-------- BACAAN --------

Fungsi pengawasan mengandung arti bahwa anggaran
daerah menjadi pedoman untuk menilai apakah kegiatan penyelenggaraan pemerintahan
daerah sesuai dengan ketentuan yang telah ditetapkan.
Fungsi alokasi mengandung arti bahwa anggaran
daerah harus diarahkan untuk menciptakan lapangan kerja /mengurangi
pengangguran dan pemborosan sumber daya, serta meningkatkan efisiensi dan efektivitas
perekonomian
Fungsi distribusi mengandung arti bahwa kebijakan
anggaran daerah harus memperhatikan rasa keadilan dan kepatutan.
Fungsi stabilisasi mengandung arti bahwa anggaran
pemerintah daerah menjadi alat untuk memelihara dan mengupayakan keseimbangan
fundamental perekonomian daerah.
Ayat (4)
Cukup jelas
Pasal 18
Ayat
(1)
Penilaian penerimaan dan
pengeluaran dalam bentuk barang dan/atau jasa yang dianggarkan dalam APBK
berdasarkan nilai perolehan atau nilai wajar.
Ayat
(2)
Cukup jelas
Ayat (3)
Yang dimaksud dengan
penganggaran bruto adalah bahwa Jumlah pendapatan daerah yang dianggarkan tidak
boleh dikurangi dengan belanja yang digunakan dalam rangka menghasilkan
pendapatan tersebut dan/atau dikurangi dengan bagian pemerintah pusat/daerah
lain dalam rangka bagi hasil.
Ayat (4)
Cukup jelas
Pasal 19
Cukup jelas
Pasal 20
Cukup jelas
Pasal 21
Ayat (1)
Cukup jelas
Ayat
(2)
Yang dimaksud dengan “ekuitas dana
lancar” adalah selisih antara aset lancar dengan kewajiban jangka pendek.
Ayat
(3)
Cukup jelas
Ayat
(4)
Cukup jelas
Pasal 22
Cukup jelas
Pasal 23
Cukup jelas
Pasal 24
Cukup jelas
Pasal 25
Yang dimaksud dengan lain-lain
pendapatan yang ditetapkan pemerintah seperti dana bagi hasil pajak dari
Provinsi Ke Kabupaten/Kota dan dana otonomi khusus.
Pasal
26
Ayat (1)
Dalam menerima hibah, daerah tidak
boleh menerima ikatan yang secara politis dapat mempengaruhi kebijakan daerah.
Ayat
(2)
Cukup
jelas
Pasal
27
Ayat (1)
Yang dimaksud dengan “urusan
wajib” dalam ayat ini adalah urusan yang sangat mendasar yang berkaitan dengan
hak dan pelayanan dasar kepada masyarakat yang wajib diselenggarakan oleh
pemerintah daerah.

--------

### DAFTAR TUGAS
• a. Menurut bacaan tentang anggaran daerah, apa yang dimaksud dengan "ekuitas dana lancar"?
• b. Tuliskan lanjutan bacaan tentang anggaran daerah, dimulai setelah kalimat terakhir yang tercantum di atas.

-------- BAGIAN DATA --------

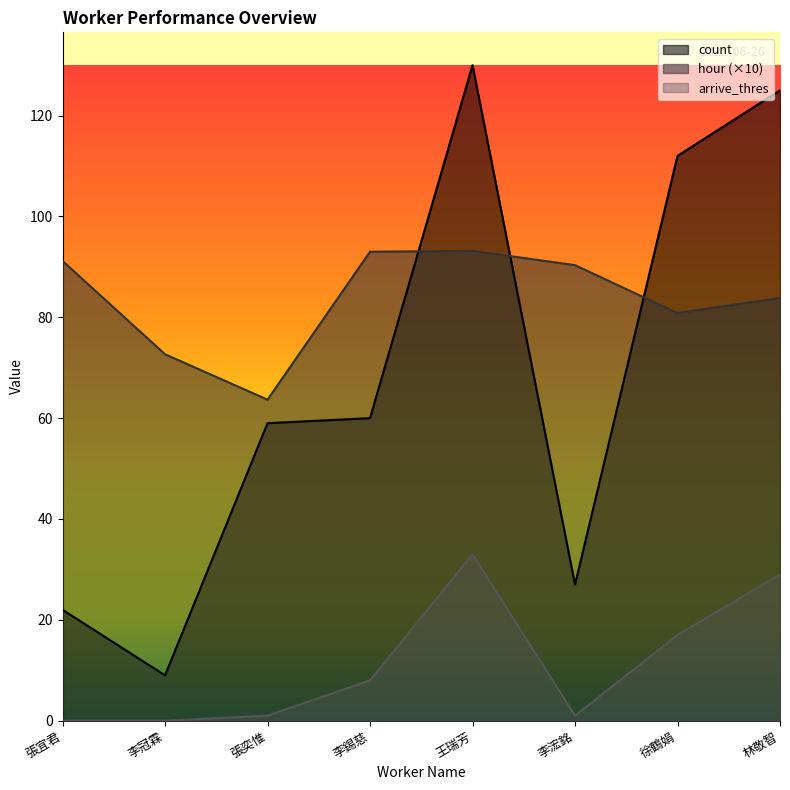

At which category does hour reach its first local peak?

王瑞芳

--------

### JAWABAN BERURUTAN
• a. Ekuitas dana lancar adalah selisih antara aset lancar dengan kewajiban jangka pendek.

• b.
Yang dimaksud dengan urusan
yang bersifat pilihan meliputi urusan pemerintahan yang secara nyata ada dan
berpotensi untuk meningkatkan kesejahteraan masyarakat sesuai dengan kondisi,
kekhasan, dan potensi keuangan daerah yang bersangkutan, antara lain
pertambangan, perikanan, pertanian, perkebunan, kehutanan dan pariwisata.
Ayat (2)
Cukup jelas
Ayat (3)
Cukup jelas
Pasal
28
Ayat (1)
Cukup jelas
Ayat (2)
Yang dimaksud dengan
organisasi pemerintahan daerah seperti DPRK, Bupati dan Wakil Bupati,
Sekretariat Daerah Kabupaten, Sekretariat DPRK, Dinas, Badan, Kantor Kecamatan
dan Kelurahan di lingkungan Pemerintah Daerah.
Ayat (3)
Cukup jelas
Ayat (4)
Cukup jelas
Ayat (5)
Klasifikasi menurut fungsi
yang dimaksud dalam ayat ini adalah klasifikasi yang didasarkan pada
fungsi-fungsi utama Pemerintah Daerah dalam memberikan pelayanan kepada
Masyarakat.
Ayat (6)
Urusan Pemerintahan yang
dimaksud dalam ayat ini adalah urusan yang bersifat wajib dan urusan bersifat
pilihan yang menjadi kewenangan Pemerintahan Provinsi dan Pemerintahan Kabupaten/Kota.
Ayat (7)
Huruf a
Belanja Pegawai adalah belanja
kompensasi, baik dalam bentuk uang maupun barang yang ditetapkan berdasarkan
ketentuan perundang-undangan yang diberikan kepada DPRK dan pegawai pemerintah
daerah baik yang bertugas di dalam maupun di luar daerah sebagai imbalan atas
pekerjaan yang telah dilaksanakan, kecuali pekerjaan yang berkaitan dengan
pembentukan modal. Contoh : Gaji dan tunjangan, Honorarium, Lembur, Kontribusi
sosial, dan lain-lain sejenis.
Huruf b
Belanja Barang dan jasa
adalah digunakan untuk pembelian barang dan jasa yang habis pakai guna
memproduksi barang dan jasa. Contoh : Pembelian Barang dan Jasa keperluan
kantor, jasa pemeliharaan, ongkos perjalanan dinas.
Huruf c
Belanja modal adalah
pengeluaran yang dilakukan dalam rangka pemebelian/pengadaan aset tetap dan
aset lainnya yang mempunyai masa manfaat lebih dari 12 (dua belas) bulan untuk
digunakan dalam kegiatan pemerintahan, seperti dalam bentuk tanah, peralatan
dan mesin, gedung dan bangunan, jaringan, buku perpustakaan dan hewan.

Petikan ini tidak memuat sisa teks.